Problem Description
Given two arrays, chargeTimes and runningCosts, representing the charging cost and running cost for each robot respectively, and an integer budget, determine the maximum number of consecutive robots that can be operated without exceeding the budget. The total cost for a group of robots is defined as the maximum charge time of the group plus the group size multiplied by the sum of their running costs.
Key Insights
- Use a sliding window to consider consecutive robots.
- Maintain the sum of runningCosts in the current window.
- Use a monotonic deque (max queue) to keep track of the maximum chargeTime in the current window efficiently.
- Expand the window by moving the right pointer and, when the cost exceeds the budget, shrink the window by moving the left pointer.
- The cost formula is: currentMaxCharge + windowSize * currentSumRunningCosts <= budget.
Space and Time Complexity
Time Complexity: O(n) – Each element is processed at most twice (once when added and once when removed from the window/deque). Space Complexity: O(n) – In the worst case, the deque can store all indices.
Solution
The solution uses a sliding window approach along with a monotonic deque to efficiently determine the maximum charge time in the current window.

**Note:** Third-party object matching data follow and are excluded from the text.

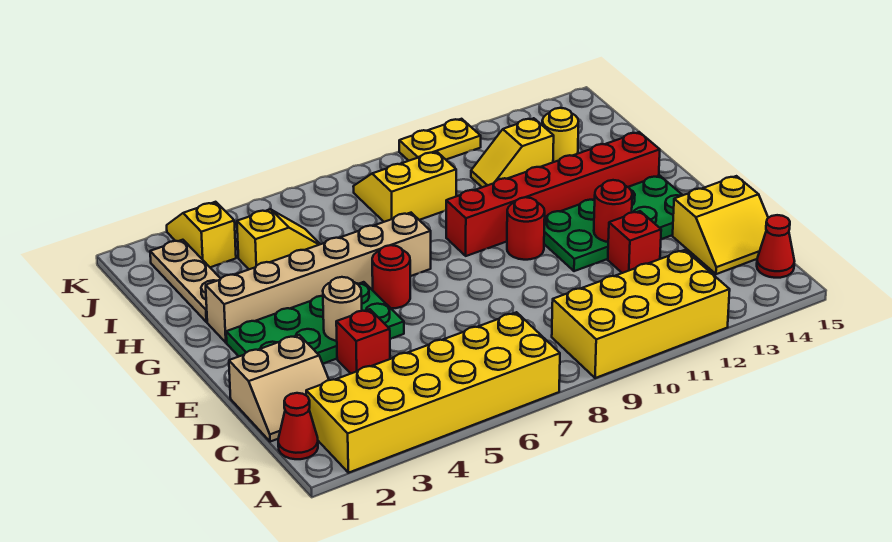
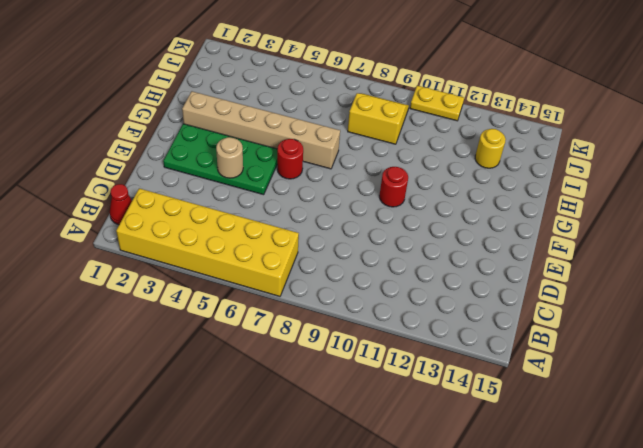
none -> yellow brick A9:B12 level 1
none -> red cone B15 level 1
none -> tan slope C1:D2 level 1 top D

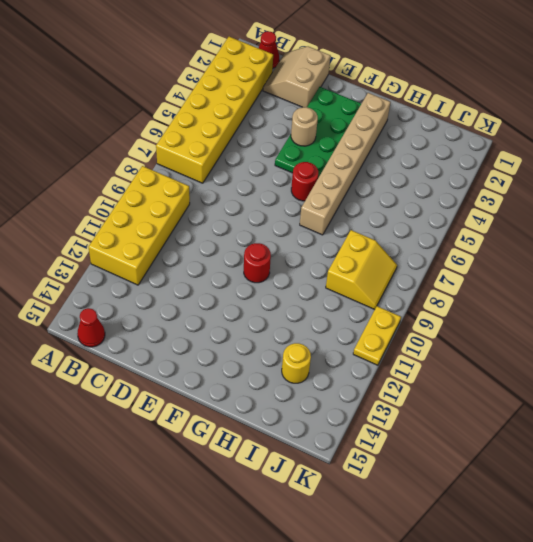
none -> yellow slope C14:D15 level 1 top D
none -> red brick D4 level 1
none -> red brick D12 level 1

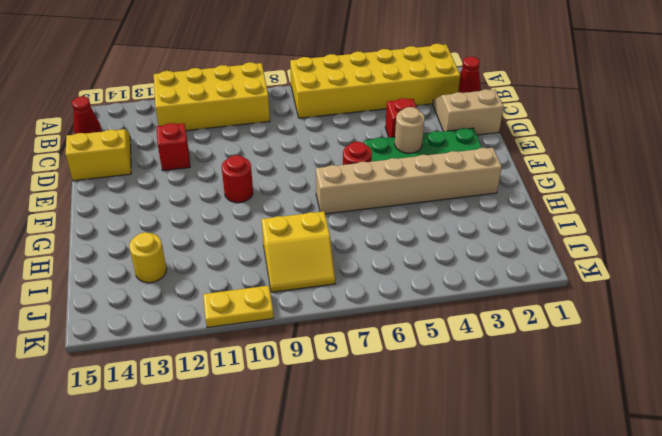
none -> green plate E11:F14 level 1
none -> red brick G9:G14 level 1
none -> tan plate H2:J2 level 1

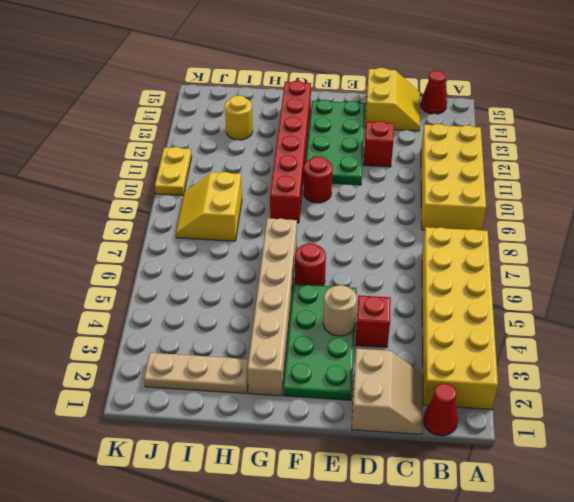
none -> yellow slope I4:I5 level 1 top 4
none -> yellow slope I11:I12 level 1 top 12
none -> yellow slope J3:K3 level 1 top J

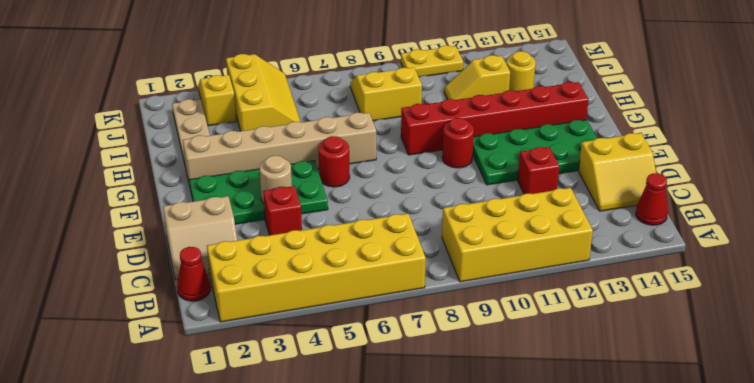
yellow slope I4:K5 level 1 top 4 -> yellow slope I4:I5 level 1 top 4
none -> red round brick E12 level 2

For each new index added:
- Add the new robot's running cost to the running sum.
- Remove elements from the deque’s back if they are less than the current robot's charge time; this maintains a decreasing order.
- Append the current index to the deque.
- While the total cost (max charge from deque’s front + window length * running sum) exceeds the budget, move the left pointer of the window to shrink it. If the left pointer equals the index at the front of the deque, pop it from the deque.
- Throughout the process, track the maximum window length that satisfies the cost condition.